▸ **Given passage**:
━━━━━━━━━━━━━━━━
En Route to Clipperton
With approval from the French Government, Big Migrations II spanned April 29th to May 14th. Leaving from San José del Cabo at the southern tip of the Baja Peninsula, we made the atoll by noon on Wednesday May 3rd, after more than 70 hours under power. The seas are calm and I found that as long as I ate regularly I could prevent the onset of seasickness. Boat life, especially under the care of the Under Sea’s crew, was relaxing, novel, and pleasantly disconnected from the everyday pattern of land-based life.
The small two-berth cabin I shared with Michael was simple but a fine enough place to sleep, with two bunks, a private bathroom, and full wood paneling that creaked and protested under the ship’s pitch and roll at sea. The days at sea proved to be surprisingly lethargic. I found myself passing the hours with books, and by sleeping more than I have since university.
After successfully helping to establish a no-fishing zone around Clipperton following the first Big Migrations expedition in 2016, Big Migrations II leaders Michel and Julie collected a team with a wide range of goals for the sequel mission. Spanning reef surveys, debris studies, ROV exploration, shark tagging, and more, there were a lot of moving parts. Experienced divers and avid adventurers, Michel and Julie’s company, N2Pix, is based in Quebec, Canada and they are both fellows of the famed Explorers Club. They hope that the reports from Big Migrations II will inform the creation of a larger protected area around Clipperton, eventually paving the way for a protected migration corridor from Baja to Chile.
━━━━━━━━━━━━━━━━
▸ **Information given**:

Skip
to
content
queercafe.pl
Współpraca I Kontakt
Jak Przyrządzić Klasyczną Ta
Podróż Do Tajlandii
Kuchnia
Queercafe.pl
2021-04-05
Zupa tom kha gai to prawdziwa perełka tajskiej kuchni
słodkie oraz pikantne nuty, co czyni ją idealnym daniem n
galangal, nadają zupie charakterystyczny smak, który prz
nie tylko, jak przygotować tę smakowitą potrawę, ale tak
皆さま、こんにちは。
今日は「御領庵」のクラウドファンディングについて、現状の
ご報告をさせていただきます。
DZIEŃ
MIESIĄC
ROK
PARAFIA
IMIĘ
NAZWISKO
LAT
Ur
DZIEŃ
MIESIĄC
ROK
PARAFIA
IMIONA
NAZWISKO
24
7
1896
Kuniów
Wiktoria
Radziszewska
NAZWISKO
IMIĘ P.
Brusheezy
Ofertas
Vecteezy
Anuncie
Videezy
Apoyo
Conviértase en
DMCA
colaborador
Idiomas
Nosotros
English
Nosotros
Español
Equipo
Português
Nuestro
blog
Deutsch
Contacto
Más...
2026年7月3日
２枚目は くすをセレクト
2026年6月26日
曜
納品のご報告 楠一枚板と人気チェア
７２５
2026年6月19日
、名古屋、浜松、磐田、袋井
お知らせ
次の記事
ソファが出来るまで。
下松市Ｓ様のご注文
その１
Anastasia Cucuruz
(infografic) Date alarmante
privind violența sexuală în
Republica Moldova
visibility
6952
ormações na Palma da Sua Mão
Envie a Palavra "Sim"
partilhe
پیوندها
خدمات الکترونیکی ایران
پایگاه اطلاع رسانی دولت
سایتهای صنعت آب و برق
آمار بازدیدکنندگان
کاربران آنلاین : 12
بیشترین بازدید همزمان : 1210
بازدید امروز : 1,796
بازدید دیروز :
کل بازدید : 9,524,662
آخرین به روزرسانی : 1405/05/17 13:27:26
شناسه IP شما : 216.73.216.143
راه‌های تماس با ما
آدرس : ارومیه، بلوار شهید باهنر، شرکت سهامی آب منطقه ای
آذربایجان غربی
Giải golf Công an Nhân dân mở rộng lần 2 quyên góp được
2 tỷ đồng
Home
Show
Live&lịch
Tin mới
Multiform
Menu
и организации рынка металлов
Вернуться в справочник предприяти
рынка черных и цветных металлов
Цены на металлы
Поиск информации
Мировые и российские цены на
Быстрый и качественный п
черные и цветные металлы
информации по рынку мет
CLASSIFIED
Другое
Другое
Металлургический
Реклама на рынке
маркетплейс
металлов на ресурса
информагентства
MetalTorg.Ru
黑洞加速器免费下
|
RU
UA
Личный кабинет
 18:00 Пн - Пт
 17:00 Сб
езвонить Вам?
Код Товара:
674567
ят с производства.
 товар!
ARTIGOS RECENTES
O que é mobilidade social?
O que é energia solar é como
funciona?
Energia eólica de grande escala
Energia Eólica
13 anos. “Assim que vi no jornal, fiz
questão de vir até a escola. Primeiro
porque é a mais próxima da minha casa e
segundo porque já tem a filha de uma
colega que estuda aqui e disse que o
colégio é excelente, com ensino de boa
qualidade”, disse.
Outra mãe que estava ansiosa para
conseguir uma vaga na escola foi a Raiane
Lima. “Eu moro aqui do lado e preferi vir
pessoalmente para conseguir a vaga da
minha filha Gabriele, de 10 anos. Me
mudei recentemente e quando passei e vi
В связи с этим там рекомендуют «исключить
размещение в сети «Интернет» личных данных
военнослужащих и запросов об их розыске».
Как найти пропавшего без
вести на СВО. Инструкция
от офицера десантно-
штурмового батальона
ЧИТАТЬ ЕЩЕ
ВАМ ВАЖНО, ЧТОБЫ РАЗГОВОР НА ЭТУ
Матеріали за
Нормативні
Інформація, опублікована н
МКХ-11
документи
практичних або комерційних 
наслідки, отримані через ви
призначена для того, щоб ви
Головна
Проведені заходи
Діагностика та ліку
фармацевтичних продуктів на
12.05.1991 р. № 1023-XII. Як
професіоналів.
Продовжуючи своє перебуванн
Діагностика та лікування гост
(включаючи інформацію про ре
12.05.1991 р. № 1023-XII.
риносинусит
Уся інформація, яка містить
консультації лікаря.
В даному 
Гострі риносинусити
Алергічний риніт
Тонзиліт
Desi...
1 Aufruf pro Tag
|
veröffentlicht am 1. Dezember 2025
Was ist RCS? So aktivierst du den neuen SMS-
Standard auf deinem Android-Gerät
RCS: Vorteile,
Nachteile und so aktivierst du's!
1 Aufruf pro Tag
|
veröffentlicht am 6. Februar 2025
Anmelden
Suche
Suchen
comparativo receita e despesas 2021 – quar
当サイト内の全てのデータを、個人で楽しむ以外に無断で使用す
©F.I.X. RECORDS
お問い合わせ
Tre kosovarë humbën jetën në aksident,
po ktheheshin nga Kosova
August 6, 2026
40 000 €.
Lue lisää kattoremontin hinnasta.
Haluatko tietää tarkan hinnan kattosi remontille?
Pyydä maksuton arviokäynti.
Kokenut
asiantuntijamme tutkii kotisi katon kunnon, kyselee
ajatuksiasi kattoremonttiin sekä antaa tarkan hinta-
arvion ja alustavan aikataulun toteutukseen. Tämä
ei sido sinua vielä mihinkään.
━━━━━━━━━━━━━━━━
▸ **Work instruction 1**: Rewrite the Clipperton passage between "The small two-berth" and "have since university.", inclusive, substituting "stateroom" for "cabin".
▸ **Work instruction 2**: Pick up the Clipperton passage after its final sentence and keep writing.

▸ **Response area 1**:
The small two-berth stateroom I shared with Michael was simple but a fine enough place to sleep, with two bunks, a private bathroom, and full wood paneling that creaked and protested under the ship’s pitch and roll at sea. The days at sea proved to be surprisingly lethargic. I found myself passing the hours with books, and by sleeping more than I have since university.

▸ **Response area 2**:
At Clipperton
By mid-morning on May 3rd, with an escort of boobies, frigates, and dolphins accompanying us on calm seas, we began to see palm trees breaking the flat contrast of the horizon. As if from nothing, we came upon the thin topography of Clipperton. We dropped anchor off the southeast coast, facing the only visible rock formation on the island, the aptly named Clipperton Rock. The dive skiffs were unloaded as the group eagerly loitered on the dive deck. We had come many miles and it was time to dive.
Oris had kindly supplied me a snug 5mm wetsuit, which was more than capable of keeping up with the 30 °C (86 °F) waters surrounding Clipperton. Given the considerable remoteness of Clipperton, this was no location to test one’s limits as a diver. Medical support was limited to a well-stocked first-aid cabinet and a scientist who had practice suturing sharks. There was no hyperbaric chamber, no possibility of air rescue, no room for any major error. So, with the boat motto quickly becoming “we have a no accident policy” we would dive easy, cool, like The Fonz in an Oris-branded wetsuit.
And dive we did. The water is warm, with visibility often exceeding 15 meters (50 feet) in a topography that transitions from a wall, to a sloping rise, to the coral shallows leading to shore. While biodiversity on Clipperton is limited, biomass is impressive, with large populations of more than one hundred identified species of fish and wildlife. All of my dives on Clipperton were spent on vast fields of complicated hard corals, surrounded by an array of small fish, territorial moray eels, and an ever-present cast of jacks and curious blue trevallies.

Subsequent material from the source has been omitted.